Assignment => In the records below, the lines from the one containing "Tracer A3 TRL-A3 Folie" through the last are to be reproduced exactly and alone.
*** Opening Entries shown ***
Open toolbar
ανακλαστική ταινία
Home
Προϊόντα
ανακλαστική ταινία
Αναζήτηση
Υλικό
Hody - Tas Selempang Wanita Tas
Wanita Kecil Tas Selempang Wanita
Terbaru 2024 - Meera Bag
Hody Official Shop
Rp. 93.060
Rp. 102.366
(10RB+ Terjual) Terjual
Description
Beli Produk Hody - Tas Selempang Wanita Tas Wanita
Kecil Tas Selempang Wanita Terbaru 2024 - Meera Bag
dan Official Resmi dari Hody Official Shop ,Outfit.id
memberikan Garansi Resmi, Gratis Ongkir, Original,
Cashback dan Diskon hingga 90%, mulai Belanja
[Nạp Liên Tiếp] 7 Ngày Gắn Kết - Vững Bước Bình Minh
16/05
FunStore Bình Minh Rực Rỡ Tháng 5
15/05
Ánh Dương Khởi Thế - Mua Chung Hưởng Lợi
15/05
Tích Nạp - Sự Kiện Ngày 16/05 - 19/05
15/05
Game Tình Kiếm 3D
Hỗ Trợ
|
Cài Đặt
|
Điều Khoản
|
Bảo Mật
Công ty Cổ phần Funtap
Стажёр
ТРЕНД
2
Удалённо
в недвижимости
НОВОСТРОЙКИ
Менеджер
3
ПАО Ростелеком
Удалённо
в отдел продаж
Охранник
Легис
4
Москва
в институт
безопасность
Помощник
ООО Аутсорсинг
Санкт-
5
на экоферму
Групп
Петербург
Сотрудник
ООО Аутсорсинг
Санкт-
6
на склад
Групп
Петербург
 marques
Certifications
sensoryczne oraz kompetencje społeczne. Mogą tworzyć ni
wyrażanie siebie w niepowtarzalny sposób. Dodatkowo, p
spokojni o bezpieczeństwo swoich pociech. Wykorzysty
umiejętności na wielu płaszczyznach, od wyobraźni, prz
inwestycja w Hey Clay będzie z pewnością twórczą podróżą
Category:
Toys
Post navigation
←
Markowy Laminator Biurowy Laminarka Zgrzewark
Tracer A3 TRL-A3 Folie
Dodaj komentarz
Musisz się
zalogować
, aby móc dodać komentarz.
*** Closing Entries shown ***
Answer box =>
Tracer A3 TRL-A3 Folie
Dodaj komentarz
Musisz się
zalogować
, aby móc dodać komentarz.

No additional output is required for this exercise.